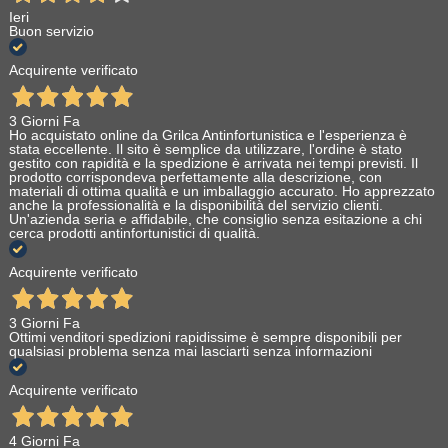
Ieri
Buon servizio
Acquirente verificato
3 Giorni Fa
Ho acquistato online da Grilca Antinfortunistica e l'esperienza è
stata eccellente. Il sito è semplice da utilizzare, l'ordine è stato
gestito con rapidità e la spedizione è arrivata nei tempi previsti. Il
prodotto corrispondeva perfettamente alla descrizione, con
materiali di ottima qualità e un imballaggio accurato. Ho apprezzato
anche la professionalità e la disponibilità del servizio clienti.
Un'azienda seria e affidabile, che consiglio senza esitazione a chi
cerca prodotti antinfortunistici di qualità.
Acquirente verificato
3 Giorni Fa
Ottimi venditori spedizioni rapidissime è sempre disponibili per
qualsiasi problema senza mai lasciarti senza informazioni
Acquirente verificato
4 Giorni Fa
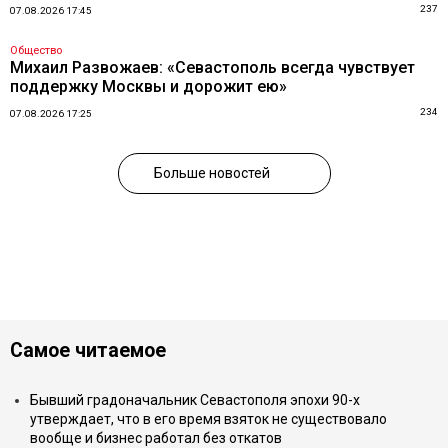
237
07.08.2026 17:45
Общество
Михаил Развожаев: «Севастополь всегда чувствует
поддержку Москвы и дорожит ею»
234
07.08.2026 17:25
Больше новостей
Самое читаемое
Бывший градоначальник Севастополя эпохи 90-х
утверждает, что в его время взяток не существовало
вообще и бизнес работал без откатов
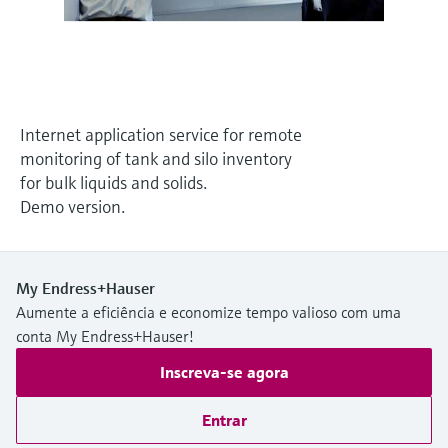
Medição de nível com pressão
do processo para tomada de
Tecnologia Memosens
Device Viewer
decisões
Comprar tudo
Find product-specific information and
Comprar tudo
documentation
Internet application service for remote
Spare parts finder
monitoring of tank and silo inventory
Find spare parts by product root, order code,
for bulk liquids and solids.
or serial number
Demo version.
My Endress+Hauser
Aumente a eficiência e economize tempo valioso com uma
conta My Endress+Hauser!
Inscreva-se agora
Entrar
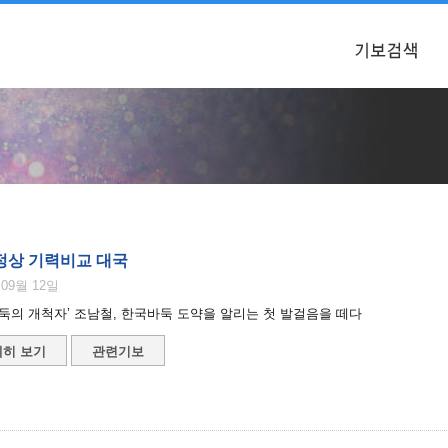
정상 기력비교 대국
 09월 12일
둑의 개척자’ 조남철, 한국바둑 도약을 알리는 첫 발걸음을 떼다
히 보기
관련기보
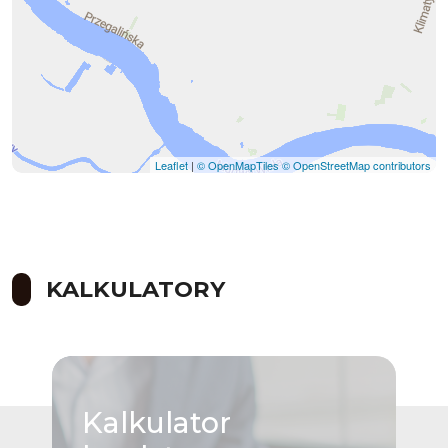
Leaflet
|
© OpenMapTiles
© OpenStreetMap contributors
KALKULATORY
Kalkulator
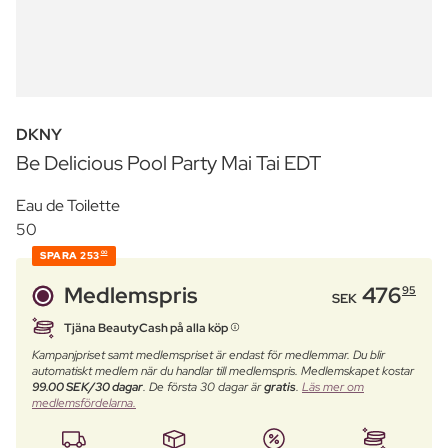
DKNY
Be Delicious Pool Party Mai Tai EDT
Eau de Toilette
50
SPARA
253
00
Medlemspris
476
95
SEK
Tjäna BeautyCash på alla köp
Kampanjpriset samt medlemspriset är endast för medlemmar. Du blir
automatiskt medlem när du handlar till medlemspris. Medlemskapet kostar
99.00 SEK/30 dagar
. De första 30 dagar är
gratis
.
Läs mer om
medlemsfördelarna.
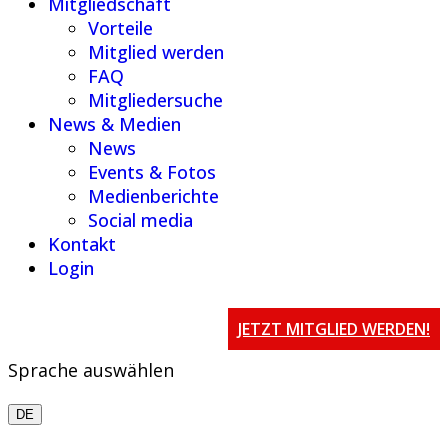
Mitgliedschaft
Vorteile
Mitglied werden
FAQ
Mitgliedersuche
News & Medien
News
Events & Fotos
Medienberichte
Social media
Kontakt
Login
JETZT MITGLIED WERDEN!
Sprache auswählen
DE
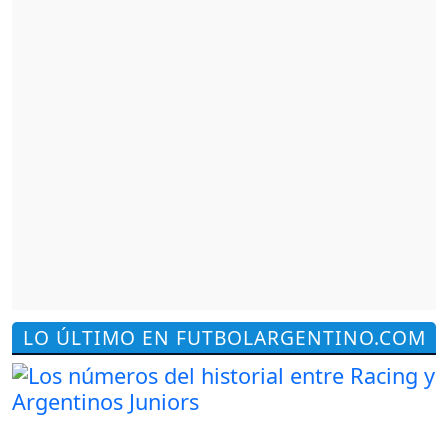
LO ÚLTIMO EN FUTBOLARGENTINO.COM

********

● **WHAT NEEDS TO BE DONE**:
Everything in the listing, except its images, should be set down exactly.

● **SOLUTION TO THE EXERCISE**:
Ieri
Buon servizio
Acquirente verificato
3 Giorni Fa
Ho acquistato online da Grilca Antinfortunistica e l'esperienza è
stata eccellente. Il sito è semplice da utilizzare, l'ordine è stato
gestito con rapidità e la spedizione è arrivata nei tempi previsti. Il
prodotto corrispondeva perfettamente alla descrizione, con
materiali di ottima qualità e un imballaggio accurato. Ho apprezzato
anche la professionalità e la disponibilità del servizio clienti.
Un'azienda seria e affidabile, che consiglio senza esitazione a chi
cerca prodotti antinfortunistici di qualità.
Acquirente verificato
3 Giorni Fa
Ottimi venditori spedizioni rapidissime è sempre disponibili per
qualsiasi problema senza mai lasciarti senza informazioni
Acquirente verificato
4 Giorni Fa
237
07.08.2026 17:45
Общество
Михаил Развожаев: «Севастополь всегда чувствует
поддержку Москвы и дорожит ею»
234
07.08.2026 17:25
Больше новостей
Самое читаемое
Бывший градоначальник Севастополя эпохи 90-х
утверждает, что в его время взяток не существовало
вообще и бизнес работал без откатов
Medição de nível com pressão
do processo para tomada de
Tecnologia Memosens
Device Viewer
decisões
Comprar tudo
Find product-specific information and
Comprar tudo
documentation
Internet application service for remote
Spare parts finder
monitoring of tank and silo inventory
Find spare parts by product root, order code,
for bulk liquids and solids.
or serial number
Demo version.
My Endress+Hauser
Aumente a eficiência e economize tempo valioso com uma
conta My Endress+Hauser!
Inscreva-se agora
Entrar
정상 기력비교 대국
 09월 12일
둑의 개척자’ 조남철, 한국바둑 도약을 알리는 첫 발걸음을 떼다
히 보기
관련기보
Leaflet
|
© OpenMapTiles
© OpenStreetMap contributors
KALKULATORY
Kalkulator
DKNY
Be Delicious Pool Party Mai Tai EDT
Eau de Toilette
50
SPARA
253
00
Medlemspris
476
95
SEK
Tjäna BeautyCash på alla köp
Kampanjpriset samt medlemspriset är endast för medlemmar. Du blir
automatiskt medlem när du handlar till medlemspris. Medlemskapet kostar
99.00 SEK/30 dagar
. De första 30 dagar är
gratis
.
Läs mer om
medlemsfördelarna.
Mitgliedschaft
Vorteile
Mitglied werden
FAQ
Mitgliedersuche
News & Medien
News
Events & Fotos
Medienberichte
Social media
Kontakt
Login
JETZT MITGLIED WERDEN!
Sprache auswählen
DE
LO ÚLTIMO EN FUTBOLARGENTINO.COM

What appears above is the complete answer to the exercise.